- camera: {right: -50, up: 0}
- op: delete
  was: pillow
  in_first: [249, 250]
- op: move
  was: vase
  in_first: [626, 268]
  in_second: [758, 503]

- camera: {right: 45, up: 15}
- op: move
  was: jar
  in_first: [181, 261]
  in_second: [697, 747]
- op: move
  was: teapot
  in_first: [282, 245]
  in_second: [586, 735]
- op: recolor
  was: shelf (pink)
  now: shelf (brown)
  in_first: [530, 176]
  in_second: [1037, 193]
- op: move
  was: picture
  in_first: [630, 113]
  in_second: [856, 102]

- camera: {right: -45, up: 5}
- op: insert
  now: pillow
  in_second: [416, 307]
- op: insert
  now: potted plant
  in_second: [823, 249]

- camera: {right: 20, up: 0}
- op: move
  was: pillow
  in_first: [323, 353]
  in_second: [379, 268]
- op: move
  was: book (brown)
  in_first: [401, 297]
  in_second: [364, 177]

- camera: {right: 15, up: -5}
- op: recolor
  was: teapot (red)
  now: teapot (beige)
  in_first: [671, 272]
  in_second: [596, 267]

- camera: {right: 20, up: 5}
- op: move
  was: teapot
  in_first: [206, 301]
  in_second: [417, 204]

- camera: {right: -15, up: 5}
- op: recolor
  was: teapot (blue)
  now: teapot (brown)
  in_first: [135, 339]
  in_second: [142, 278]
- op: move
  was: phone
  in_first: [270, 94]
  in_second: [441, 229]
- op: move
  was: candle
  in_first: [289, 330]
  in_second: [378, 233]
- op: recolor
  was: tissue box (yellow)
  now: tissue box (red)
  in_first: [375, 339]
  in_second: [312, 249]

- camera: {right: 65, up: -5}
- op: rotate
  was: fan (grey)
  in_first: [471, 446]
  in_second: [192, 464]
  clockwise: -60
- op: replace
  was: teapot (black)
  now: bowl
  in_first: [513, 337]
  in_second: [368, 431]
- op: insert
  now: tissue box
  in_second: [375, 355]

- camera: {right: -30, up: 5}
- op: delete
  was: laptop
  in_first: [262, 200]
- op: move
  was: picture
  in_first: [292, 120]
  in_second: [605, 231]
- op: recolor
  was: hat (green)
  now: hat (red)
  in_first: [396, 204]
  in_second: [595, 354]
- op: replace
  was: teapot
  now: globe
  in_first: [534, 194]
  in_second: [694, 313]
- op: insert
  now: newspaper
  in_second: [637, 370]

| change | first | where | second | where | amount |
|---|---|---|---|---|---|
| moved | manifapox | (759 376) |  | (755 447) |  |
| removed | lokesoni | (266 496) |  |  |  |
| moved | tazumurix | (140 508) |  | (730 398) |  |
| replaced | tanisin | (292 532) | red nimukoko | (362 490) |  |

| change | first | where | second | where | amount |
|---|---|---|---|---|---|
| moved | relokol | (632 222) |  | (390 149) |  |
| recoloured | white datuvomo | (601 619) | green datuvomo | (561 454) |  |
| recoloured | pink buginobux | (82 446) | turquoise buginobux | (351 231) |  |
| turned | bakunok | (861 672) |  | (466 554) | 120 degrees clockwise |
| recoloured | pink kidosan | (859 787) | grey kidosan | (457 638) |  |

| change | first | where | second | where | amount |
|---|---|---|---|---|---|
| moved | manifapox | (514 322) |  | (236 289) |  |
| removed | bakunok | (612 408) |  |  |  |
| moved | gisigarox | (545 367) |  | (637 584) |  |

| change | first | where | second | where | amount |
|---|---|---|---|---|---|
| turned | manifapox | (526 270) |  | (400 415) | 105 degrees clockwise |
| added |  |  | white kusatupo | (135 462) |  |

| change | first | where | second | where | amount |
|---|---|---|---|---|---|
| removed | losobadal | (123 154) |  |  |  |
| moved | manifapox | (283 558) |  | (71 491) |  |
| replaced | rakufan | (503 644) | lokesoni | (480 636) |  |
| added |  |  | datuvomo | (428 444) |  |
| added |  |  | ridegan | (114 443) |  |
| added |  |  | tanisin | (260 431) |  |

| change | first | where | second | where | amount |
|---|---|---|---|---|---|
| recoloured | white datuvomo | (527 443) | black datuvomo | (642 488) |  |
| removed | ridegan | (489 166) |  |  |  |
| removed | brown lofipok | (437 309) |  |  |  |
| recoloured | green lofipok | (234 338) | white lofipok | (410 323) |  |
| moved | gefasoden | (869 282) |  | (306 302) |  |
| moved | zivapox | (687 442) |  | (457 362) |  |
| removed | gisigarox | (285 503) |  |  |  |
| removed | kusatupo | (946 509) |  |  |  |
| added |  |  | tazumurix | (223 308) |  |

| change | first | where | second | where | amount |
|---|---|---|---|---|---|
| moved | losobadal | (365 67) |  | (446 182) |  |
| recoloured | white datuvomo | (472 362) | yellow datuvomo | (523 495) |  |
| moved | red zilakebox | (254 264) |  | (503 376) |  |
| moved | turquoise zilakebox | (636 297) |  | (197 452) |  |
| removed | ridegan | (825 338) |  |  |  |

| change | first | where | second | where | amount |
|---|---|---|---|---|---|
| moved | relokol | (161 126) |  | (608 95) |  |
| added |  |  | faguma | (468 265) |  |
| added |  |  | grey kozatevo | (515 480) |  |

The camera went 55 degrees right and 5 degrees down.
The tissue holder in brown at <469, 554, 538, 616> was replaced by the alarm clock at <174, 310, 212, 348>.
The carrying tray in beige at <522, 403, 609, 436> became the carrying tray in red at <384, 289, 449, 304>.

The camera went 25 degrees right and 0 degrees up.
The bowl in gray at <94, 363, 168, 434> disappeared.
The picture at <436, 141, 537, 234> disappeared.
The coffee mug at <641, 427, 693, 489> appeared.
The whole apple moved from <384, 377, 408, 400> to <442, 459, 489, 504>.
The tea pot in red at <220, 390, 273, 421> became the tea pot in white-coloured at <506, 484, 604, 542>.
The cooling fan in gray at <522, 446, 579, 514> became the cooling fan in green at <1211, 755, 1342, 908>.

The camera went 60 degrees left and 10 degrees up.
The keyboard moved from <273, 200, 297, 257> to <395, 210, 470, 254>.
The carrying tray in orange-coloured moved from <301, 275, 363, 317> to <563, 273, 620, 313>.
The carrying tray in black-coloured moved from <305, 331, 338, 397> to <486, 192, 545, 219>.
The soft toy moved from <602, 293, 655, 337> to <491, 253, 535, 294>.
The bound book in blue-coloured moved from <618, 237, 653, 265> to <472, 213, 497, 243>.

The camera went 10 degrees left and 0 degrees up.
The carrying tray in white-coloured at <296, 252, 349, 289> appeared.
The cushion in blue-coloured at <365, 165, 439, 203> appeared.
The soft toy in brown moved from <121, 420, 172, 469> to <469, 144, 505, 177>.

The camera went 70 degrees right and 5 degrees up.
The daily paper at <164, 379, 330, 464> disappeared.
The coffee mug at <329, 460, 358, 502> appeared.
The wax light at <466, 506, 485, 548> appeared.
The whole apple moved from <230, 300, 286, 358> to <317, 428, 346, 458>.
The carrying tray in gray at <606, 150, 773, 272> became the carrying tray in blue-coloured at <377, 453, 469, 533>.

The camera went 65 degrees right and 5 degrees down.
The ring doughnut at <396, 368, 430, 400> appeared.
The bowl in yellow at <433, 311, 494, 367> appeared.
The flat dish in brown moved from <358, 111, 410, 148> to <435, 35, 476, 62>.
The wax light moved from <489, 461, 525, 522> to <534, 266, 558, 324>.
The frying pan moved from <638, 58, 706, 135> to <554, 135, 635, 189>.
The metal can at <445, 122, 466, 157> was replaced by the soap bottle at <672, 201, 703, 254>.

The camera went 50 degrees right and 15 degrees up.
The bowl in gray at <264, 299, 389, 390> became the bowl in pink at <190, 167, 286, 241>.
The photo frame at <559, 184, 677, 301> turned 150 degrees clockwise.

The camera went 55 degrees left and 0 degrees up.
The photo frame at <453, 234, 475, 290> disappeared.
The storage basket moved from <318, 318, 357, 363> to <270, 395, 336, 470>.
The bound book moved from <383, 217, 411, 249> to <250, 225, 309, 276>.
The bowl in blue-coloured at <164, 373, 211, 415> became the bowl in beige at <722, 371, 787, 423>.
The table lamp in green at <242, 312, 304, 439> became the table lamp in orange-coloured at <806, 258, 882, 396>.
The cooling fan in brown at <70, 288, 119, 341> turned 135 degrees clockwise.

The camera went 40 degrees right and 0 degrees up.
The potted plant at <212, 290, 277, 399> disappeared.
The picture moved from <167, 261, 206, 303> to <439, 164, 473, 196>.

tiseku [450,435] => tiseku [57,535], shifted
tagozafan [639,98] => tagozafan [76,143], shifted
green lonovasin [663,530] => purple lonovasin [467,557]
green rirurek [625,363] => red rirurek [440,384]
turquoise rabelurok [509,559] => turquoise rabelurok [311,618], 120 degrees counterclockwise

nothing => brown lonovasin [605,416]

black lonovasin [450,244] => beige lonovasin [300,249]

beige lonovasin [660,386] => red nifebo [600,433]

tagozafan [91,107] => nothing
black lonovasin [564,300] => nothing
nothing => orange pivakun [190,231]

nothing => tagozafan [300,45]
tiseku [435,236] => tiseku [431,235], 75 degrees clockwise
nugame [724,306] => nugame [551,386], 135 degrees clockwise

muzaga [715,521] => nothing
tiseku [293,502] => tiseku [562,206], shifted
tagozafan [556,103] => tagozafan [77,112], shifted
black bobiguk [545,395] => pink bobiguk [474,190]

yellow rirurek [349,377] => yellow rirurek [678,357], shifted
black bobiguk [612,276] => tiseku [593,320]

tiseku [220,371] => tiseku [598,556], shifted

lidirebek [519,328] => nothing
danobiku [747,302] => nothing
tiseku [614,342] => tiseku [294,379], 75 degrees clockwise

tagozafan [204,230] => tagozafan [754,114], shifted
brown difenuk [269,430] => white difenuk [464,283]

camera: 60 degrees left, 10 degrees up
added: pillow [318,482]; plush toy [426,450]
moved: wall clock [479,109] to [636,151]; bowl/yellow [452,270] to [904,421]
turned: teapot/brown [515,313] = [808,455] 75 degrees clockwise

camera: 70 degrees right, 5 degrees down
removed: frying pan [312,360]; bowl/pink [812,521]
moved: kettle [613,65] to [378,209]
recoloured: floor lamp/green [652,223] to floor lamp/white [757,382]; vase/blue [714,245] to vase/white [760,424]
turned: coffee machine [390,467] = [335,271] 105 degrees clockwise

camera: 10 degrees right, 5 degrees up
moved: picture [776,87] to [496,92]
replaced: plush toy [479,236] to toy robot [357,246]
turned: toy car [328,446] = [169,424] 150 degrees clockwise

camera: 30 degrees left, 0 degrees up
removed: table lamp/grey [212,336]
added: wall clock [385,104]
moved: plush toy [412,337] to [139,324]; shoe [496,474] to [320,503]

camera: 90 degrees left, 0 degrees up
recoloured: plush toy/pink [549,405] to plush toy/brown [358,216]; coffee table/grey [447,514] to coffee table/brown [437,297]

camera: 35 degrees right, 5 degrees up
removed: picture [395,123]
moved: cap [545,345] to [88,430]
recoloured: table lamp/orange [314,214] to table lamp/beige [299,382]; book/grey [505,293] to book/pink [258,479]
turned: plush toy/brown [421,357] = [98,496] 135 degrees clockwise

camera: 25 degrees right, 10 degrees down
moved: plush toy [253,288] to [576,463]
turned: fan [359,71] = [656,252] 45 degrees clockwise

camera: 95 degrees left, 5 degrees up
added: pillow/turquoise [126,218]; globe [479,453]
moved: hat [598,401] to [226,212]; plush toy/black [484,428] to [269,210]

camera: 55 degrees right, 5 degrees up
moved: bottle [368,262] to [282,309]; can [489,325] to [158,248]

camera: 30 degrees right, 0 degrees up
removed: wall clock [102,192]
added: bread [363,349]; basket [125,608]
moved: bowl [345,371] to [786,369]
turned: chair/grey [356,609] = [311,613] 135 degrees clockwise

==================================================

Problem details: Start with the line above that contains "turquoise rabelurok [509,559]" and stop after the line that contains "camera: 60 degrees left, 10 degrees up". Output those lines exactly, and only those.

Result of this task:
turquoise rabelurok [509,559] => turquoise rabelurok [311,618], 120 degrees counterclockwise

nothing => brown lonovasin [605,416]

black lonovasin [450,244] => beige lonovasin [300,249]

beige lonovasin [660,386] => red nifebo [600,433]

tagozafan [91,107] => nothing
black lonovasin [564,300] => nothing
nothing => orange pivakun [190,231]

nothing => tagozafan [300,45]
tiseku [435,236] => tiseku [431,235], 75 degrees clockwise
nugame [724,306] => nugame [551,386], 135 degrees clockwise

muzaga [715,521] => nothing
tiseku [293,502] => tiseku [562,206], shifted
tagozafan [556,103] => tagozafan [77,112], shifted
black bobiguk [545,395] => pink bobiguk [474,190]

yellow rirurek [349,377] => yellow rirurek [678,357], shifted
black bobiguk [612,276] => tiseku [593,320]

tiseku [220,371] => tiseku [598,556], shifted

lidirebek [519,328] => nothing
danobiku [747,302] => nothing
tiseku [614,342] => tiseku [294,379], 75 degrees clockwise

tagozafan [204,230] => tagozafan [754,114], shifted
brown difenuk [269,430] => white difenuk [464,283]

camera: 60 degrees left, 10 degrees up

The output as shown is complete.